■ What you should do ■
Copy all data exactly. Skip pictures.

■ Data supplied ■
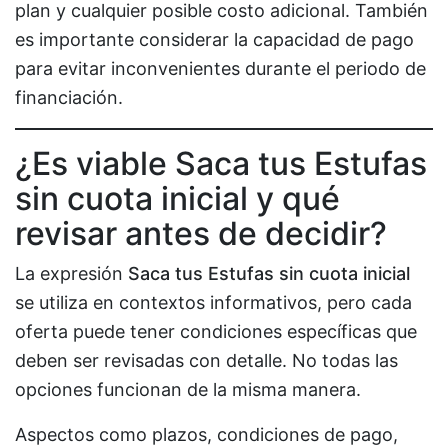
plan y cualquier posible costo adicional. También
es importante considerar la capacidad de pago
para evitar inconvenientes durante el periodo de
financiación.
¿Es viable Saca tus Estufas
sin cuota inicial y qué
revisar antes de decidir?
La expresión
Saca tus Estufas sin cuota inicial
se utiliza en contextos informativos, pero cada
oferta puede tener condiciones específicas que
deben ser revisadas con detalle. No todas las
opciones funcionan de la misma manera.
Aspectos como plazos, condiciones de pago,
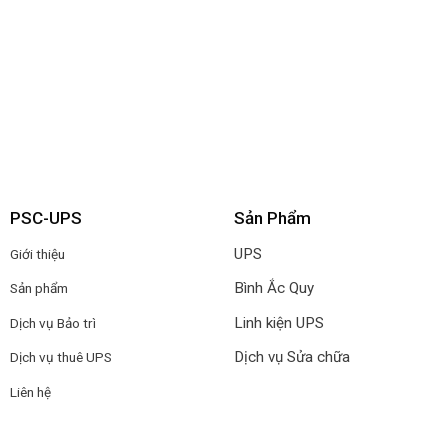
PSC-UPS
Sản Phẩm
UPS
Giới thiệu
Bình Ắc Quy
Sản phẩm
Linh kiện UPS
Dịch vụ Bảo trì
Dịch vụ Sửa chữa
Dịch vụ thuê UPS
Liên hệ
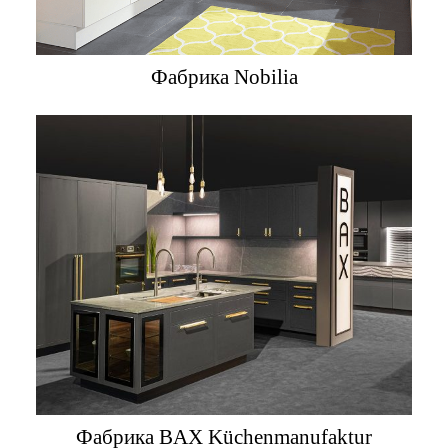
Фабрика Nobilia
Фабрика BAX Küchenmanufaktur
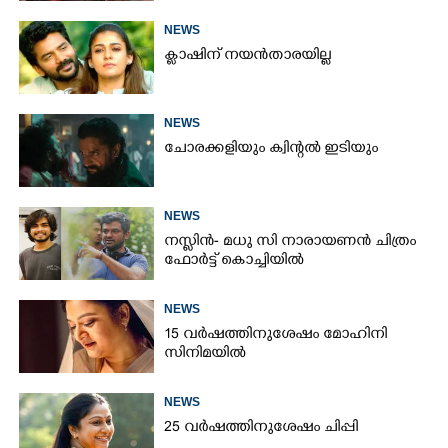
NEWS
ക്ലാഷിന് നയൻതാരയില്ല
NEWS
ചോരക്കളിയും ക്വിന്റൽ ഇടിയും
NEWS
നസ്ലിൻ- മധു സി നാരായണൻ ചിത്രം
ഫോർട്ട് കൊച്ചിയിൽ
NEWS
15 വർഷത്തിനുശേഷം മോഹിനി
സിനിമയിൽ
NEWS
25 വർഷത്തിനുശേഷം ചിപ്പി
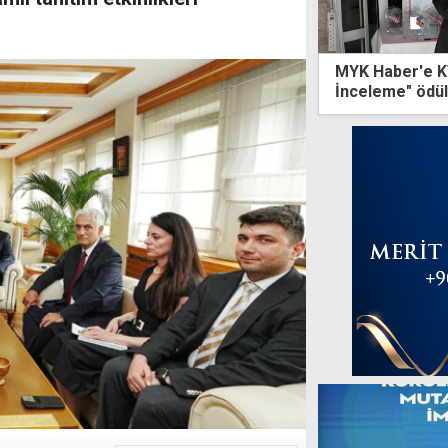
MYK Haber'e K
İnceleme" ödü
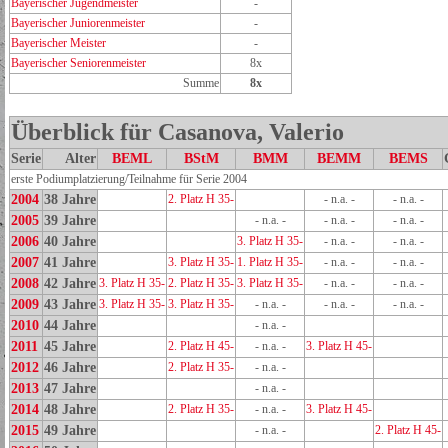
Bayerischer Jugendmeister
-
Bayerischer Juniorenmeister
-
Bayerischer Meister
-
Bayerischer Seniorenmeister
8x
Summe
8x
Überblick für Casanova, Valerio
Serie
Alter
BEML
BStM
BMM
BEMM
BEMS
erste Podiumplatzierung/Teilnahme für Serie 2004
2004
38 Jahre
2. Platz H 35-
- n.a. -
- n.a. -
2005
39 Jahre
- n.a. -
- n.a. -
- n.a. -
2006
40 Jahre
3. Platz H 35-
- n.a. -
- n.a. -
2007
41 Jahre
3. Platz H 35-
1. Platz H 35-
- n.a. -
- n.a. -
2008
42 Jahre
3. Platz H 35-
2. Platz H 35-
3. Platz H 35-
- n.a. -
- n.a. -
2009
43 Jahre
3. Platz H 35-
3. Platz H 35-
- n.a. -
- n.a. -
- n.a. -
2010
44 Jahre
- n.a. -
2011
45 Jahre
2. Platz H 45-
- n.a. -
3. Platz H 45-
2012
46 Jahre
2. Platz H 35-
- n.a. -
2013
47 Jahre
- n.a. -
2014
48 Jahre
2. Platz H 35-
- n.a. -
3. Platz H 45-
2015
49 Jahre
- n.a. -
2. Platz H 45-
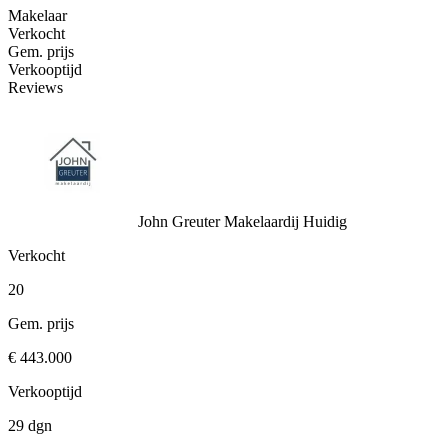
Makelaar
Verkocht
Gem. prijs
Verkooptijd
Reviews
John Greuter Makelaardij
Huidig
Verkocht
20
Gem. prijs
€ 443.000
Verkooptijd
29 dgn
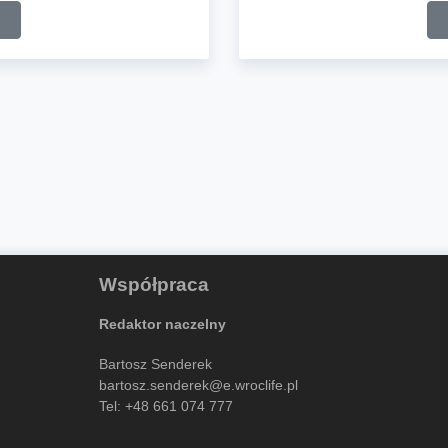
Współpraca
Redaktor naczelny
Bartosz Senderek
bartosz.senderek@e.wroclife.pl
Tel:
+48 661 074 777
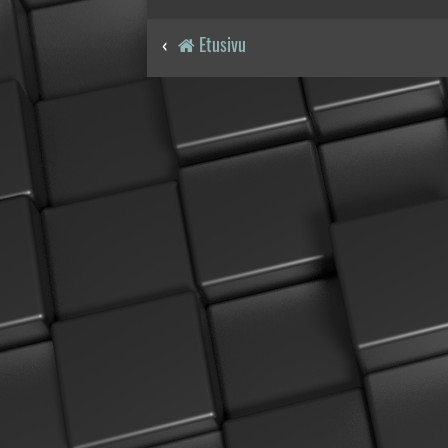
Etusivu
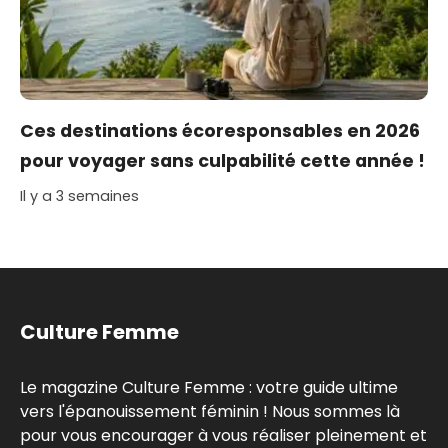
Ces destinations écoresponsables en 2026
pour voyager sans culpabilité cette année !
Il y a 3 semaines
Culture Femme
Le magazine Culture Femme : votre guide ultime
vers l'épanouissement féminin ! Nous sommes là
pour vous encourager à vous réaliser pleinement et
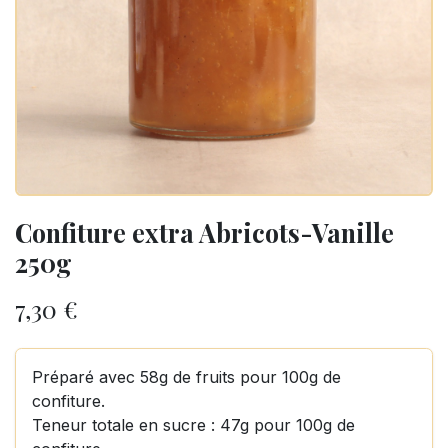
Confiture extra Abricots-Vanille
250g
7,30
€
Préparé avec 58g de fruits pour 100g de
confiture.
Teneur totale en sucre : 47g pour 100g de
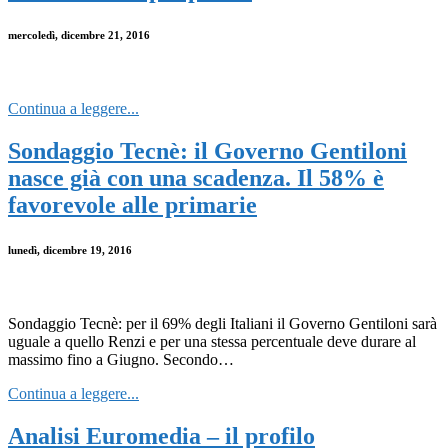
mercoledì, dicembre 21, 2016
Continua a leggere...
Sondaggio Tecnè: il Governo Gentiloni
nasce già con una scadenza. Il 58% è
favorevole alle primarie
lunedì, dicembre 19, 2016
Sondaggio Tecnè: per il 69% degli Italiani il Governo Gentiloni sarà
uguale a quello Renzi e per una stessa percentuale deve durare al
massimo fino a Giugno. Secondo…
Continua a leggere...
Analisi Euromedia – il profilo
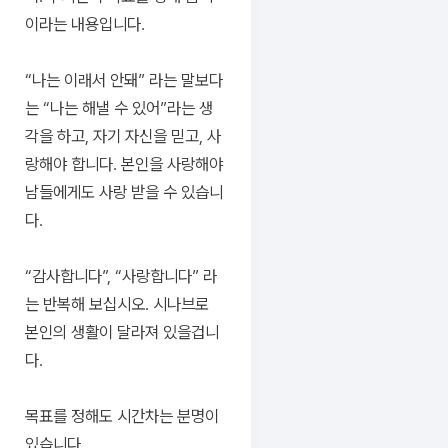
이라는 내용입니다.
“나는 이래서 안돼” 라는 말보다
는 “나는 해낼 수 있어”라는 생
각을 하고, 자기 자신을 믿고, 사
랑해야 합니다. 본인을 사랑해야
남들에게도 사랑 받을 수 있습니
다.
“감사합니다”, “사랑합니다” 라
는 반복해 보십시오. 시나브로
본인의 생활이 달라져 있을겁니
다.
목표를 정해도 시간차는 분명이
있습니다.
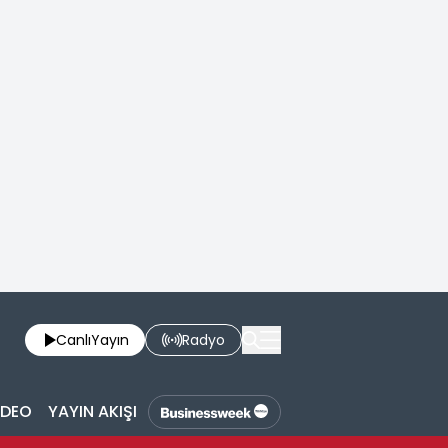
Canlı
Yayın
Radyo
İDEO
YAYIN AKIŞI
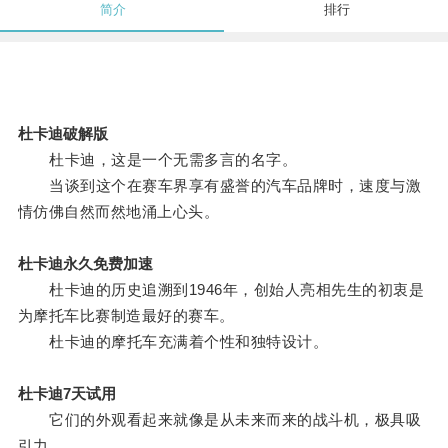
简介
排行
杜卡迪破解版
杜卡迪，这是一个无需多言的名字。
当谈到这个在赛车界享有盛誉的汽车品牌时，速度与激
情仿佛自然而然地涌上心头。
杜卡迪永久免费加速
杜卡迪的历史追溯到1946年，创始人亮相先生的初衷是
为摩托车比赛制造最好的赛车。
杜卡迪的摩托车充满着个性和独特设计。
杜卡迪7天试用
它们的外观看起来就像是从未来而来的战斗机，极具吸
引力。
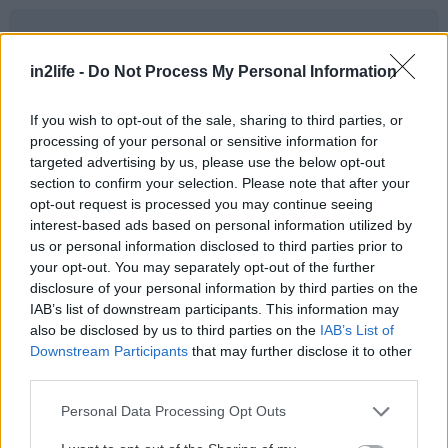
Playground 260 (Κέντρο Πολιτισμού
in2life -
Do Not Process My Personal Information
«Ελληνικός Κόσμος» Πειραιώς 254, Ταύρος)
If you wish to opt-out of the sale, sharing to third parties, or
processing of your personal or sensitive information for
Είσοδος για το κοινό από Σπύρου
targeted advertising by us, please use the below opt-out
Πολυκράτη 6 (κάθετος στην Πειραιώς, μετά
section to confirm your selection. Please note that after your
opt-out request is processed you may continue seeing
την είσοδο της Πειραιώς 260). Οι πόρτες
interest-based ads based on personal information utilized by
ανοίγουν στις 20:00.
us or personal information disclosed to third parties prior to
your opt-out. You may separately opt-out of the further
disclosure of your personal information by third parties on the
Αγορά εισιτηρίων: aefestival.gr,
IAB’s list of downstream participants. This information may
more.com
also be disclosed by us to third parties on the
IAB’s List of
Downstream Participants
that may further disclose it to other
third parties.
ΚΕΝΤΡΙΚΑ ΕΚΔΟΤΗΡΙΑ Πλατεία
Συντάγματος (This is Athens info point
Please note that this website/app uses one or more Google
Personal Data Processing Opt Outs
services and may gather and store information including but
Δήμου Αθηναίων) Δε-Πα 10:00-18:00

■ Solution to the exercise ■
plan y cualquier posible costo adicional. También
es importante considerar la capacidad de pago
para evitar inconvenientes durante el periodo de
financiación.
¿Es viable Saca tus Estufas
sin cuota inicial y qué
revisar antes de decidir?
La expresión
Saca tus Estufas sin cuota inicial
se utiliza en contextos informativos, pero cada
oferta puede tener condiciones específicas que
deben ser revisadas con detalle. No todas las
opciones funcionan de la misma manera.
Aspectos como plazos, condiciones de pago,
PSC-UPS
Sản Phẩm
UPS
Giới thiệu
Bình Ắc Quy
Sản phẩm
Linh kiện UPS
Dịch vụ Bảo trì
Dịch vụ Sửa chữa
Dịch vụ thuê UPS
Liên hệ
Фабрика Nobilia
Фабрика BAX Küchenmanufaktur
NEWS
ക്ലാഷിന് നയൻതാരയില്ല
NEWS
ചോരക്കളിയും ക്വിന്റൽ ഇടിയും
NEWS
നസ്ലിൻ- മധു സി നാരായണൻ ചിത്രം
ഫോർട്ട് കൊച്ചിയിൽ
NEWS
15 വർഷത്തിനുശേഷം മോഹിനി
സിനിമയിൽ
NEWS
25 വർഷത്തിനുശേഷം ചിപ്പി
MYK Haber'e K
İnceleme" ödü
Bayerischer Jugendmeister
-
Bayerischer Juniorenmeister
-
Bayerischer Meister
-
Bayerischer Seniorenmeister
8x
Summe
8x
Überblick für Casanova, Valerio
Serie
Alter
BEML
BStM
BMM
BEMM
BEMS
erste Podiumplatzierung/Teilnahme für Serie 2004
2004
38 Jahre
2. Platz H 35-
- n.a. -
- n.a. -
2005
39 Jahre
- n.a. -
- n.a. -
- n.a. -
2006
40 Jahre
3. Platz H 35-
- n.a. -
- n.a. -
2007
41 Jahre
3. Platz H 35-
1. Platz H 35-
- n.a. -
- n.a. -
2008
42 Jahre
3. Platz H 35-
2. Platz H 35-
3. Platz H 35-
- n.a. -
- n.a. -
2009
43 Jahre
3. Platz H 35-
3. Platz H 35-
- n.a. -
- n.a. -
- n.a. -
2010
44 Jahre
- n.a. -
2011
45 Jahre
2. Platz H 45-
- n.a. -
3. Platz H 45-
2012
46 Jahre
2. Platz H 35-
- n.a. -
2013
47 Jahre
- n.a. -
2014
48 Jahre
2. Platz H 35-
- n.a. -
3. Platz H 45-
2015
49 Jahre
- n.a. -
2. Platz H 45-
Makelaar
Verkocht
Gem. prijs
Verkooptijd
Reviews
John Greuter Makelaardij
Huidig
Verkocht
20
Gem. prijs
€ 443.000
Verkooptijd
29 dgn
Współpraca
Redaktor naczelny
Bartosz Senderek
bartosz.senderek@e.wroclife.pl
Tel:
+48 661 074 777
Etusivu
Ces destinations écoresponsables en 2026
pour voyager sans culpabilité cette année !
Il y a 3 semaines
Culture Femme
Le magazine Culture Femme : votre guide ultime
vers l'épanouissement féminin ! Nous sommes là
pour vous encourager à vous réaliser pleinement et
Confiture extra Abricots-Vanille
250g
7,30
€
Préparé avec 58g de fruits pour 100g de
confiture.
Teneur totale en sucre : 47g pour 100g de
mercoledì, dicembre 21, 2016
Continua a leggere...
Sondaggio Tecnè: il Governo Gentiloni
nasce già con una scadenza. Il 58% è
favorevole alle primarie
lunedì, dicembre 19, 2016
Sondaggio Tecnè: per il 69% degli Italiani il Governo Gentiloni sarà
uguale a quello Renzi e per una stessa percentuale deve durare al
massimo fino a Giugno. Secondo…
Continua a leggere...
Analisi Euromedia – il profilo
이라는 내용입니다.
“나는 이래서 안돼” 라는 말보다
는 “나는 해낼 수 있어”라는 생
각을 하고, 자기 자신을 믿고, 사
랑해야 합니다. 본인을 사랑해야
남들에게도 사랑 받을 수 있습니
다.
“감사합니다”, “사랑합니다” 라
는 반복해 보십시오. 시나브로
본인의 생활이 달라져 있을겁니
다.
목표를 정해도 시간차는 분명이
있습니다.
Canlı
Yayın
Radyo
İDEO
YAYIN AKIŞI
简介
排行
杜卡迪破解版
杜卡迪，这是一个无需多言的名字。
当谈到这个在赛车界享有盛誉的汽车品牌时，速度与激
情仿佛自然而然地涌上心头。
杜卡迪永久免费加速
杜卡迪的历史追溯到1946年，创始人亮相先生的初衷是
为摩托车比赛制造最好的赛车。
杜卡迪的摩托车充满着个性和独特设计。
杜卡迪7天试用
它们的外观看起来就像是从未来而来的战斗机，极具吸
引力。
Playground 260 (Κέντρο Πολιτισμού
in2life -
Do Not Process My Personal Information
«Ελληνικός Κόσμος» Πειραιώς 254, Ταύρος)
If you wish to opt-out of the sale, sharing to third parties, or
processing of your personal or sensitive information for
Είσοδος για το κοινό από Σπύρου
targeted advertising by us, please use the below opt-out
Πολυκράτη 6 (κάθετος στην Πειραιώς, μετά
section to confirm your selection. Please note that after your
opt-out request is processed you may continue seeing
την είσοδο της Πειραιώς 260). Οι πόρτες
interest-based ads based on personal information utilized by
ανοίγουν στις 20:00.
us or personal information disclosed to third parties prior to
your opt-out. You may separately opt-out of the further
disclosure of your personal information by third parties on the
Αγορά εισιτηρίων: aefestival.gr,
IAB’s list of downstream participants. This information may
more.com
also be disclosed by us to third parties on the
IAB’s List of
Downstream Participants
that may further disclose it to other
third parties.
ΚΕΝΤΡΙΚΑ ΕΚΔΟΤΗΡΙΑ Πλατεία
Συντάγματος (This is Athens info point
Please note that this website/app uses one or more Google
Personal Data Processing Opt Outs
services and may gather and store information including but
Δήμου Αθηναίων) Δε-Πα 10:00-18:00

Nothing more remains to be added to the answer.